— Start Excerpted passage —

Using this framework, we can compare and contrast individuals’ mental models to understand whether they see a complex socio-environmental problem as a problem caused by a single factor/player or are able to recognize how the actions of different players are related. To that end, a scenario-based assessment based on a real-world complex case was designed and used to assess individuals’ evaluation of the problem (Davis et al., 2020). Similar to the assessment described in the previous section, participants are presented with a scenario describing the situation and are asked to explain what went wrong. A scoring process is then used to identify the number of variables, causal links, and feedback loops described in the response.

Methods and Results

This paper describes data collected from two related studies, each built on one of the previously described theoretical frameworks of systems thinking. For both studies, participants were students enrolled in a spring semester first-year engineering course called Global Engineering Practice. Because the university has a common first-year engineering program, all participants were General Engineering majors at the time of data collection, typically in their first year in college following high school (with a small number of older transfer students); those students then joined different engineering departments the following year (e.g., mechanical engineering, civil engineering, etc.). The demographic composition of engineering students who self-select into this class tend to be more diverse than the College of Engineering, particularly with respect to gender, as about half of the class enrollment was women compared to about 20–25% of the college more broadly. Students from racially minoritized groups were slightly more represented in the class relative to the college. All students included in the sample consented to participate in this study, which has been approved by the university IRB office. We present the Methods and Results of Study 1 first followed by the Methods and Results of Study 2 since we followed a sequential approach to data collection and analysis.

— End Excerpted passage —
— Start Extracted records —

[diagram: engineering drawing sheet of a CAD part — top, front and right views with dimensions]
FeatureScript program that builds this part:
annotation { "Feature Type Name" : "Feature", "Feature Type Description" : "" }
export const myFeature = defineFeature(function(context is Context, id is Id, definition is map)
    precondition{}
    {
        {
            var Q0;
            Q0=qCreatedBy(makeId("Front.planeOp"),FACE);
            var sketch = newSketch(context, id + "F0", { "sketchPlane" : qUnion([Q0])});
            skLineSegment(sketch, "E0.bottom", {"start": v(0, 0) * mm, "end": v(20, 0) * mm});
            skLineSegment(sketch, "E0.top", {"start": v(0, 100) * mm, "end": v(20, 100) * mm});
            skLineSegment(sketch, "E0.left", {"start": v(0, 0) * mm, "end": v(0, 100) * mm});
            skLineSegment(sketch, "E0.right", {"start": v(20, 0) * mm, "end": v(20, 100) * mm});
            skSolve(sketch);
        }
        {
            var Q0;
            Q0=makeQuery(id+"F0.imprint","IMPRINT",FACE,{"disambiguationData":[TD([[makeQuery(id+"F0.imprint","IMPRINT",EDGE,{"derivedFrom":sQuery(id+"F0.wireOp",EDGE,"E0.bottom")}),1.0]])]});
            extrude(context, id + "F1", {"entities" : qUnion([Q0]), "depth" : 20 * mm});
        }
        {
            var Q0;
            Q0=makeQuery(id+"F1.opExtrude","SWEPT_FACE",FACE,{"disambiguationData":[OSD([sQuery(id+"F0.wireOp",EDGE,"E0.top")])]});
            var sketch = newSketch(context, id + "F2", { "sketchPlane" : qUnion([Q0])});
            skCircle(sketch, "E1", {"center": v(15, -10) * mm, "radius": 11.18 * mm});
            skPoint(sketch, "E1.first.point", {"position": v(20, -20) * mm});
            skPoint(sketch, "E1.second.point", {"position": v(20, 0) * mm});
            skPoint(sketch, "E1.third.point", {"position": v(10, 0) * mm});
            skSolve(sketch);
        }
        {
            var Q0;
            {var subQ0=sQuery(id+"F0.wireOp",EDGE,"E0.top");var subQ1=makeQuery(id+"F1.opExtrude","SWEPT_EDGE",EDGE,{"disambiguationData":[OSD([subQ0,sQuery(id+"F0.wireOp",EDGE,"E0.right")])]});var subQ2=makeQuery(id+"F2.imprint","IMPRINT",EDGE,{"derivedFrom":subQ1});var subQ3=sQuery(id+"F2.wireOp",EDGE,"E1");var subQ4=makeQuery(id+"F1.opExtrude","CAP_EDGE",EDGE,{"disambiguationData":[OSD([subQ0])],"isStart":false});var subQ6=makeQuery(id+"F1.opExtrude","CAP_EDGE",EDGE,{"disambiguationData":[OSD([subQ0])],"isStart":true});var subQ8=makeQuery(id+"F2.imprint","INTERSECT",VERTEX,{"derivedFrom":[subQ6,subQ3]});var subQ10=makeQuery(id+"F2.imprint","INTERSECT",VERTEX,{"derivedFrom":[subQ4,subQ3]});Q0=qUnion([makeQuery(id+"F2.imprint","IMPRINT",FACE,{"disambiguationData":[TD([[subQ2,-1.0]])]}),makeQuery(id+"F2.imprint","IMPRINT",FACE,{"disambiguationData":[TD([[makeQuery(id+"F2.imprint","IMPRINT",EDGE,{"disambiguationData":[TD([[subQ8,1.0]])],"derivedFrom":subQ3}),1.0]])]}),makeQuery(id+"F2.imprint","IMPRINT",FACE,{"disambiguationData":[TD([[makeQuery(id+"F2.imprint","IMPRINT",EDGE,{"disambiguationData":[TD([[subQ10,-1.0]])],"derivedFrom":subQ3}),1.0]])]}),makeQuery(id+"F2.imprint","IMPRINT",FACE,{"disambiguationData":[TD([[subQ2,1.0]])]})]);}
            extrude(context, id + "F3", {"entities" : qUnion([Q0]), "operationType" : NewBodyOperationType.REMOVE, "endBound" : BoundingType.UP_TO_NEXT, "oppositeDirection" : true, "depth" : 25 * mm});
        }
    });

— End Extracted records —

**Given instruction 1:** In the passage on the systems thinking studies, what was the name of the course in which the participants were enrolled?
**Given instruction 2:** Please write the next few sentences of the passage on the systems thinking studies, continuing after its final sentence.

**Exercise result 1:** Global Engineering Practice

**Exercise result 2:**
Study 1 Data Collection and Analysis (Dimensions of Systems Thinking Framework)

The data for this study were taken from the 2017 (n = 123) and 2018 (n = 140) iterations of the course for a total of 263 participants. An instrument was administered to all students in class that included a scenario-based assessment of systems thinking aligned with the Dimensions of Systems Thinking framework. This assessment presents students with a one-paragraph description of a complex situation facing the Village of Abeesee. Students then complete six open-ended questions aligned with the dimensions of the framework. This scenario is scored using a rubric where students are rated between 0 (irrelevant response) and 3 (strong response) on each of the six questions and also on the extent to which their responses align logically across questions. All assessments were scored by a single researcher who had undergone training from the developers of the instrument. This researcher discussed multiple subsets of the scored data with the instrument developers as a formal peer audit process. Strong responses are characterized by a holistic framing of the problem, including both technical and contextual details, an acknowledgement of short-term and long-term considerations, and the inclusion of a variety of stakeholders. Intermediate responses include only some of these aspects and are typically limited in their analysis of the scenario. For a detailed description of the scenario, the rubric, and their development process, see Grohs et al. (2018). The text of the scenario is included in Appendix 1.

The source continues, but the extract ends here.